On believing, and risking
Perhaps the most resonant moment came when Mrs Oni spoke about self-belief. She admitted that becoming the MD/CEO of Standard Chartered Bank, Sierra Leone, did not cross her mind – not because she was unqualified, but because she didn’t think she would get it. Encouraged by her husband, she applied anyway, and she got it!
That appointment would later see her make history as the first woman to lead a Standard Chartered Bank operation in her market.
The Union Bank of Nigeria appointment told a similar story. She had not even known the position existed after the CBN’s intervention. It came to her through relationships; through the quiet networks of people who knew her work and recommended her name while she was unaware in faraway Sierra Leone.

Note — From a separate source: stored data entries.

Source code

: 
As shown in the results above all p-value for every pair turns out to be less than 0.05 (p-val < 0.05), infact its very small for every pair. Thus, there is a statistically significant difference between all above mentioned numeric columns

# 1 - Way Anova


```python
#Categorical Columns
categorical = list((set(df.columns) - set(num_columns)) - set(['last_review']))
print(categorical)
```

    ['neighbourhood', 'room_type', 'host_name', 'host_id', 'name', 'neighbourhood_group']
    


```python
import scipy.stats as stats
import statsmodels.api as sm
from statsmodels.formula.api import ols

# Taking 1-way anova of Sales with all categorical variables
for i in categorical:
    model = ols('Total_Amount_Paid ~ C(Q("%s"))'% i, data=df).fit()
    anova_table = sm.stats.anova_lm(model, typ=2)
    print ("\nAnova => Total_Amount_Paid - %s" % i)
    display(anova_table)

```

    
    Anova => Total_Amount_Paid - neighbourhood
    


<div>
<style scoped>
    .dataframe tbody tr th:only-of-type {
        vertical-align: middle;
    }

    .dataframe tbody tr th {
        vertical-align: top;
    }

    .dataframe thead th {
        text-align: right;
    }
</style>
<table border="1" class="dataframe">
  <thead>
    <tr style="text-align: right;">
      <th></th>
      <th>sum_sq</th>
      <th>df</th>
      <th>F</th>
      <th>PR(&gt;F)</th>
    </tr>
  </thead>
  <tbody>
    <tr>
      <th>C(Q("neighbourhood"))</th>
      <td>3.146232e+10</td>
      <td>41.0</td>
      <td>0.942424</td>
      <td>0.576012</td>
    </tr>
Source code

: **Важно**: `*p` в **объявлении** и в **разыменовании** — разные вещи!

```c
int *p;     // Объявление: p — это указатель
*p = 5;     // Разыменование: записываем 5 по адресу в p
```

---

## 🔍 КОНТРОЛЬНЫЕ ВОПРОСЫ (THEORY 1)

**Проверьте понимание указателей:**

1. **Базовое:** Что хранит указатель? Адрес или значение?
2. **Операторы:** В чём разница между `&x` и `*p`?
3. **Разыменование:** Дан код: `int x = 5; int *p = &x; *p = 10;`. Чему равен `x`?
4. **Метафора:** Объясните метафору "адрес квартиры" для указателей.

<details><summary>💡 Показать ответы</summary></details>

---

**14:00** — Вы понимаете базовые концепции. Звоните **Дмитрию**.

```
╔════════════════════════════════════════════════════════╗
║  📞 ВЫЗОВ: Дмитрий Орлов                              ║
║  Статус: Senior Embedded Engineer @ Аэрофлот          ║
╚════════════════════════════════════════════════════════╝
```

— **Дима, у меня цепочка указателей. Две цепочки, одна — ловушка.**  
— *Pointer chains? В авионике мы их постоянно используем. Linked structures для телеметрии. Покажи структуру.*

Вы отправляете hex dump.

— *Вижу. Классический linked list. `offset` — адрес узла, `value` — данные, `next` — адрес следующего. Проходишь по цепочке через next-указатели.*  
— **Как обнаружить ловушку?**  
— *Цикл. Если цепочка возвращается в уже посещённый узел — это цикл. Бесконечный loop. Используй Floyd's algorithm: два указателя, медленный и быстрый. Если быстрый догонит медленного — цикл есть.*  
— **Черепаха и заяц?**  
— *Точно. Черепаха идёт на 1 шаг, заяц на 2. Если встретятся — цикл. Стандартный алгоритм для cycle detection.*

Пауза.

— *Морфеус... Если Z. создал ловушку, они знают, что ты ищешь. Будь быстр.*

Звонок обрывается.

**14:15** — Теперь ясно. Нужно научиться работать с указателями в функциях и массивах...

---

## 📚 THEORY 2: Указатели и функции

The lesson she left with the fellows was unambiguous. Believe in yourself. Take the risk. Put in for the thing you are not yet certain you deserve, because the opportunity you are waiting for may be one you cannot see, reaching you through someone you have not yet met.
Why this matters
Engagements of this kind are easy to underestimate. They produce no headlines about balance sheets and no immediate line on a financial statement. Yet they speak to something Union Bank has long understood: that institutions endure when they invest in people, and that leadership is built one honest conversation at a time.
Credit is due to the Africa Leadership Initiative, West Africa, whose facilitation of the Lateef Jakande Leadership Academy continues to shape young Nigerians of real promise, and to the Academy itself for the rigour of a process that turned 25,000 hopefuls into 30 fellows ready to lead.
For Yetunde B. Oni, the afternoon was less about what she had achieved than about what she was willing to give: her time, her story and her counsel, offered freely to those coming after her. It is, in the end, what the best leaders do. They light the path for the next generation, and they THRIVE.